Re: Custom table AMs need to include heapam.h because of BulkInsertState

From: David Rowley <david(dot)rowley(at)2ndquadrant(dot)com>
To: Michael Paquier <michael(at)paquier(dot)xyz>
Cc: Andres Freund <andres(at)anarazel(dot)de>, Robert Haas <robertmhaas(at)gmail(dot)com>, Postgres hackers <pgsql-hackers(at)lists(dot)postgresql(dot)org>
Subject: Re: Custom table AMs need to include heapam.h because of BulkInsertState
Date: 2019-06-24 11:12:49
Message-ID: CAKJS1f_ExpxTnP2FOCgFmQb_gu3a1OkRCb7721_6KczbaEp2GQ@mail.gmail.com
Views: Raw Message | Whole Thread | Download mbox | Resend email
Thread:
Lists: pgsql-hackers

On Mon, 24 Jun 2019 at 22:16, Michael Paquier <michael(at)paquier(dot)xyz> wrote:
>
> On Sat, Jun 15, 2019 at 12:25:12PM +1200, David Rowley wrote:
> > With the attached version I'm just calling table_finish_bulk_insert()
> > once per partition at the end of CopyFrom(). We've got an array with
> > all the ResultRelInfos we touched in the proute, so it's mostly a
> > matter of looping over that array and calling the function on each
> > ResultRelInfo's ri_RelationDesc. However, to make it more complex,
> > PartitionTupleRouting is private to execPartition.c so we can't do
> > this directly... After staring at my screen for a while, I decided to
> > write a function that calls a callback function on each ResultRelInfo
> > in the PartitionTupleRouting.
>
> Don't take me bad, but I find the solution of defining and using a new
> callback to call the table AM callback not really elegant, and keeping
> all table AM callbacks called at a higher level than the executor
> makes the code easier to follow. Shouldn't we try to keep any calls
> to table_finish_bulk_insert() within copy.c for each partition
> instead?

I'm not quite sure if I follow you since the call to
table_finish_bulk_insert() is within copy.c still.

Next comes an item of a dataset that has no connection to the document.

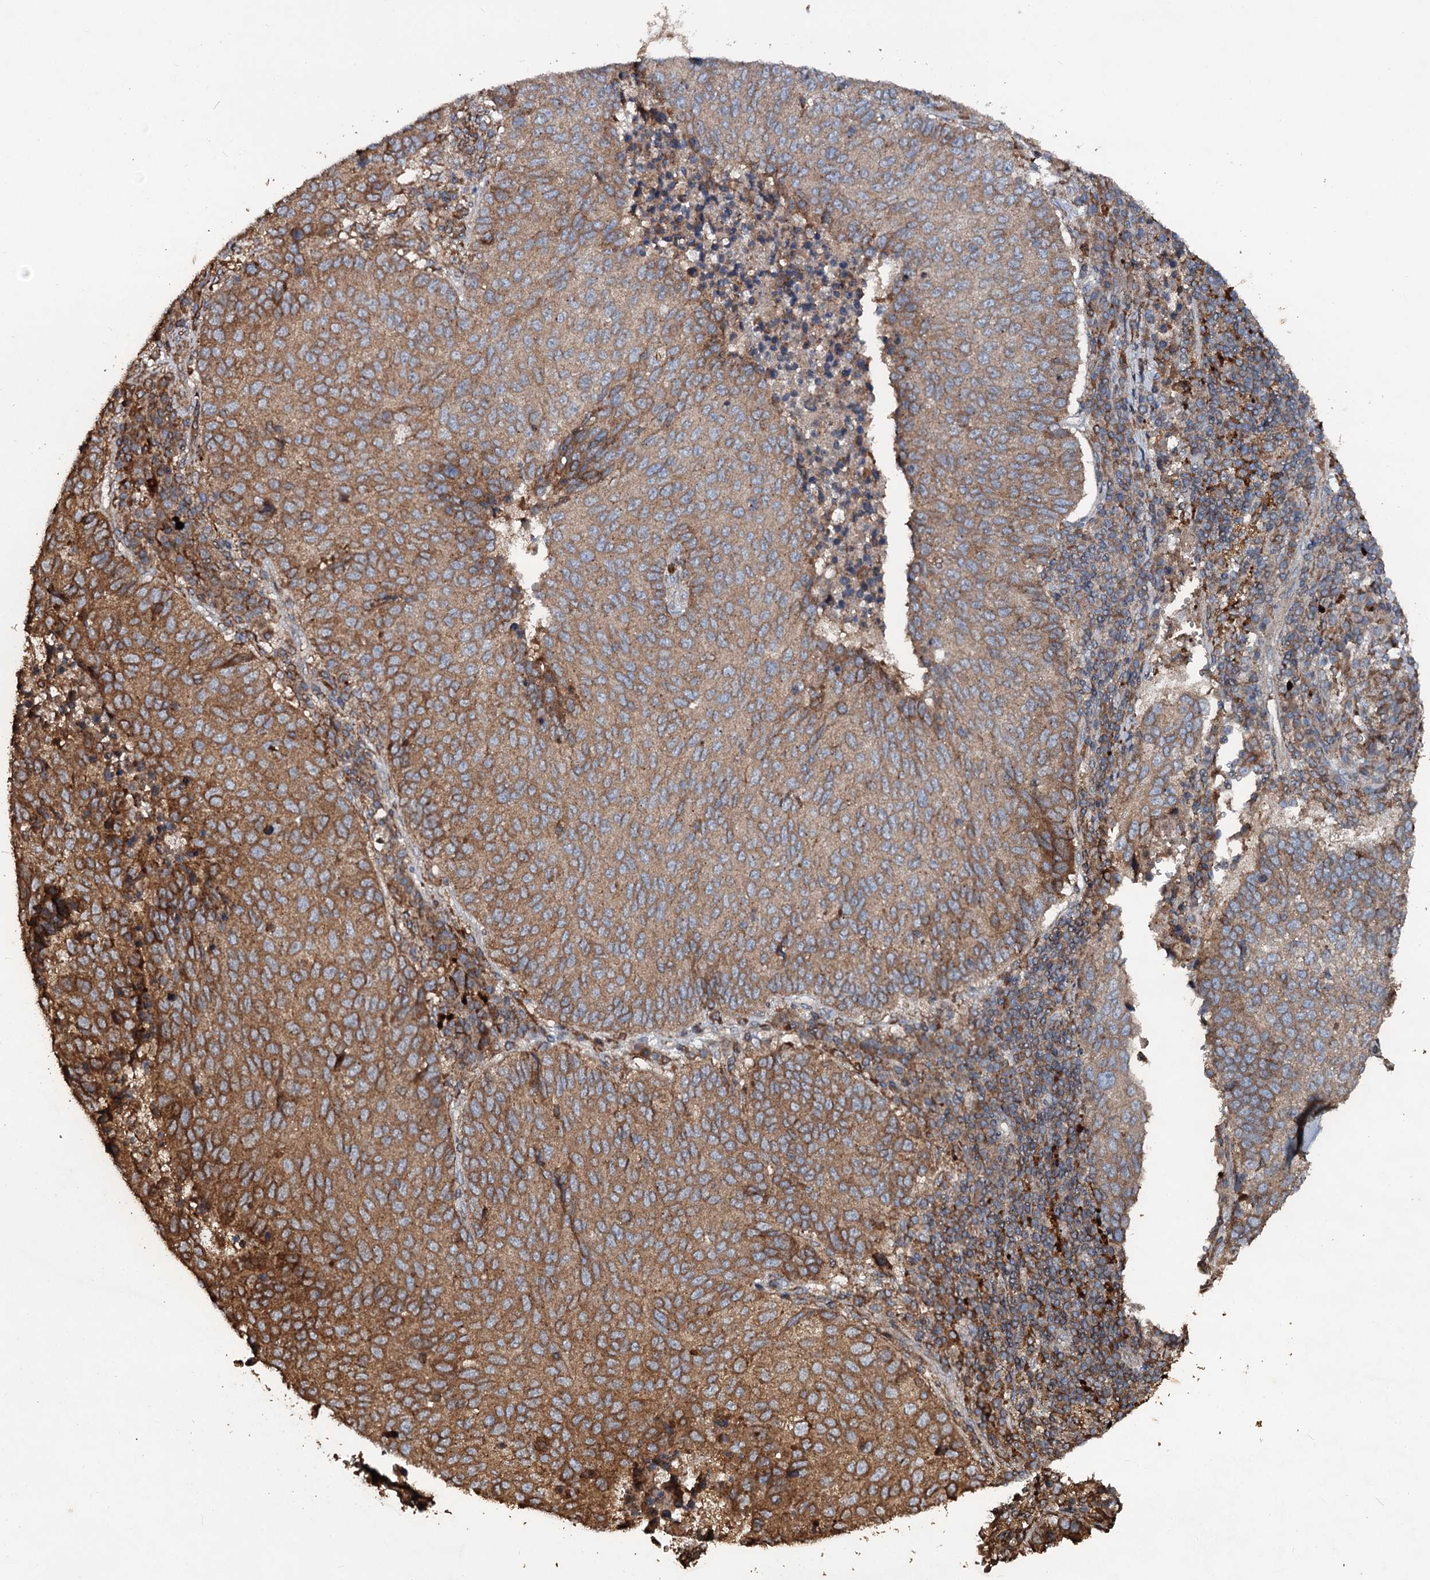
{"staining": {"intensity": "moderate", "quantity": "25%-75%", "location": "cytoplasmic/membranous"}, "tissue": "lung cancer", "cell_type": "Tumor cells", "image_type": "cancer", "snomed": [{"axis": "morphology", "description": "Squamous cell carcinoma, NOS"}, {"axis": "topography", "description": "Lung"}], "caption": "Human lung cancer stained with a protein marker displays moderate staining in tumor cells.", "gene": "NOTCH2NLA", "patient": {"sex": "male", "age": 73}}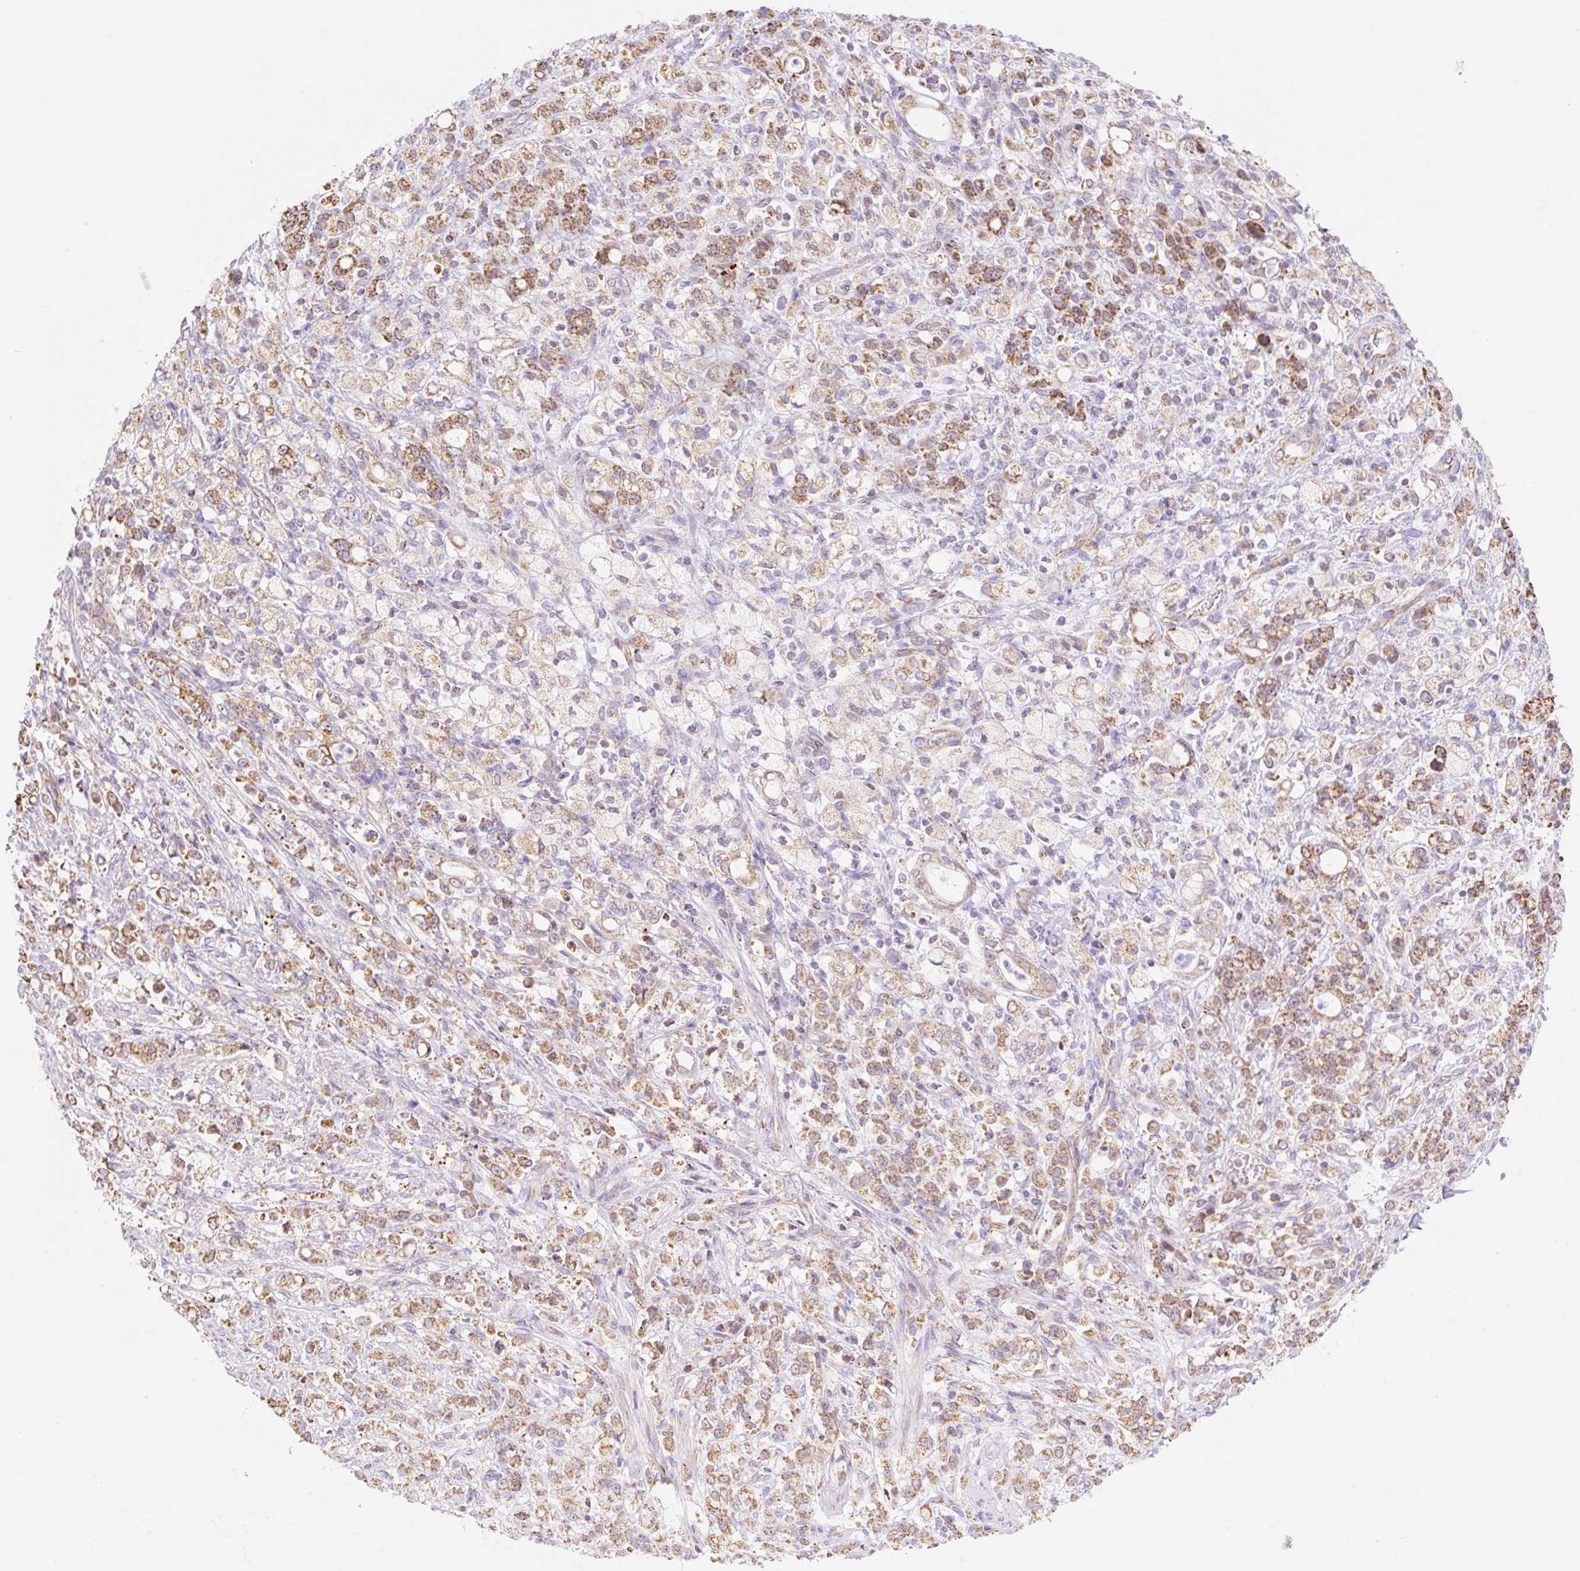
{"staining": {"intensity": "moderate", "quantity": ">75%", "location": "cytoplasmic/membranous"}, "tissue": "stomach cancer", "cell_type": "Tumor cells", "image_type": "cancer", "snomed": [{"axis": "morphology", "description": "Adenocarcinoma, NOS"}, {"axis": "topography", "description": "Stomach"}], "caption": "IHC of human stomach adenocarcinoma exhibits medium levels of moderate cytoplasmic/membranous expression in approximately >75% of tumor cells.", "gene": "ESAM", "patient": {"sex": "female", "age": 60}}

The problem was that PartitionTupleRouting is private to
execPartition.c, and we need a way to determine which of the
partitions we routed tuples to. It seems inefficient to flush all of
them if only a small number had tuples inserted into them and to me,
it seems inefficient to add some additional tracking in CopyFrom(),
like a hash table to store partition Oids that we inserted into. Using
PartitionTupleRouting makes sense. It's just a question of how to
access it, which is not so easy due to it being private.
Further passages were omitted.